The public hospital with the highest medical tourism revenues was Sheba Medical Center, Tel Hashomer, with NIS 130 million a year – up nearly 70% since 2010. It was followed by Ichilov Hospital, Tel Aviv, which had revenues of NIS 99 million (up 44% since 2010), and Beilinson Hospital, Petah Tikva, at NIS 39 million – a 490% increase over the figure from 2010.Other public hospitals with medical tourism revenue were Rambam in Haifa, with NIS 36.4 million in revenues; Assaf Harofeh Hospital, Tzrifin, at NIS 15.9 million; and Schneider Children’s Medical Center, with NIS 13.6 million.

A subcommittee within the health ministry has been set up in an attempt to regulate medical tourism, which has no government oversight or standards. Many attempts have been made to set standards and regulations for medical tourism- all have failed to happen. In May 2013 the committee said that medical tourism should account for no more than 10% of a hospital’s revenues from operations. But it has yet to submit its recommendations, so this limit is not official, and it may be impossible to enforce.

Medical tourism is a very sensitive issue for Israel’s health system. Every medical tourist admitted raises the question of whether that person is taking the place of an Israeli patient, particularly given that the hospitals are very overcrowded and the wait for treatment is long.

Medical tourists come primarily from the former Soviet Union and from Mediterranean nations.
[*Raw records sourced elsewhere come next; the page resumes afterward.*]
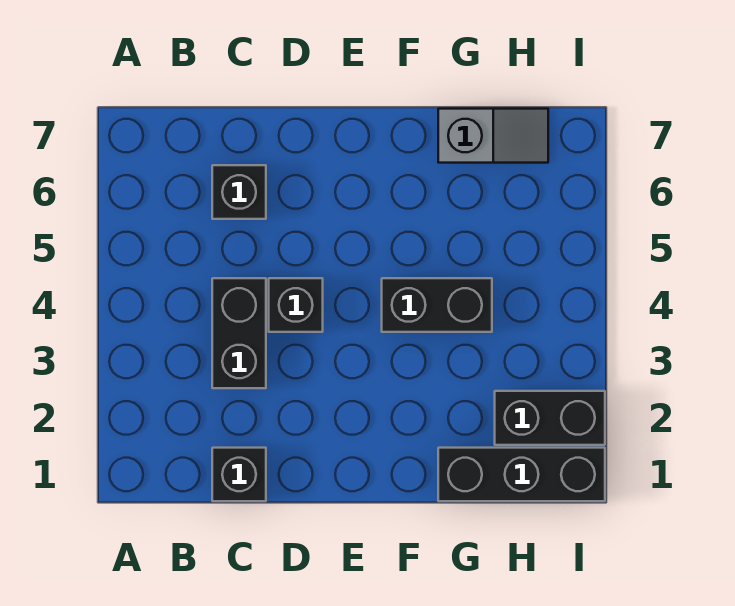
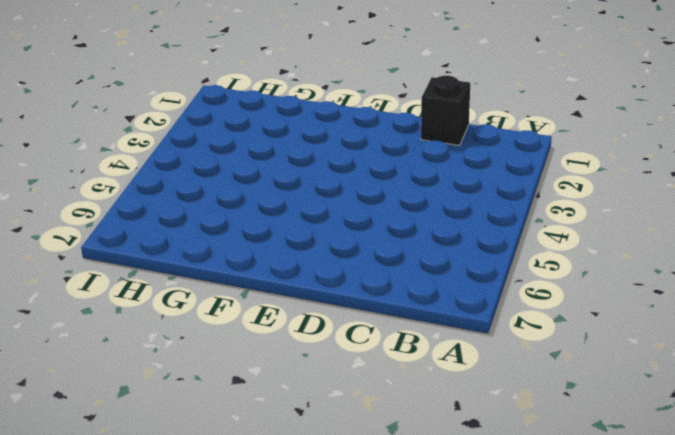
none -> black brick C3:C4 level 1
none -> black brick C6 level 1

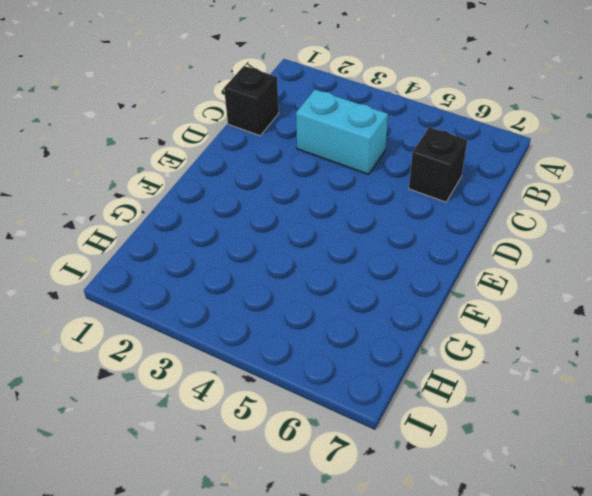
cyan brick C3:C4 level 1 -> black brick C3:C4 level 1
none -> black brick D4 level 1
none -> black brick F4:G4 level 1

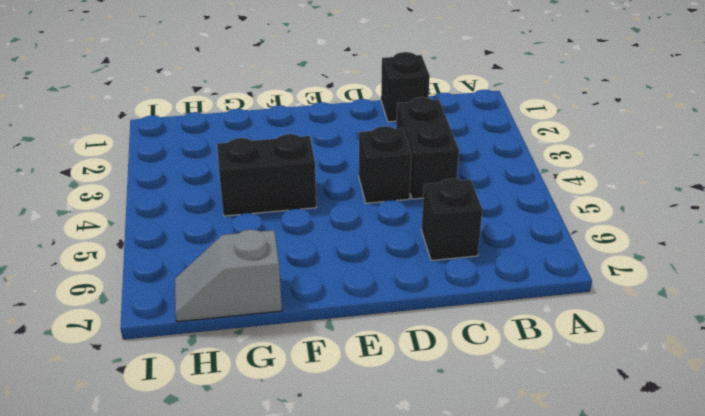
none -> black brick G1:I1 level 1
none -> black brick H2:I2 level 1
They visit for a fixed duration, and may receive treatment ahead of Israelis.

For hospitals, medical tourists are very attractive and lucrative patients. Hospitals charge them much more than they receive from Israeli patients, and one of the reasons some hospitals refuse to co-operate with the ministry is a suspicion that they greatly increase the prices for medical tourists- so increased revenue may not equate with increases numbers- but be due to severe price increases and a concentration on more expensive surgery. Unlike insurers, the medical tourists pay the hospitals immediately, and in cash. The money goes into the hospitals’ parallel business operations, as opposed to the budget subject to government oversight, which means the hospital directors have more control over the money.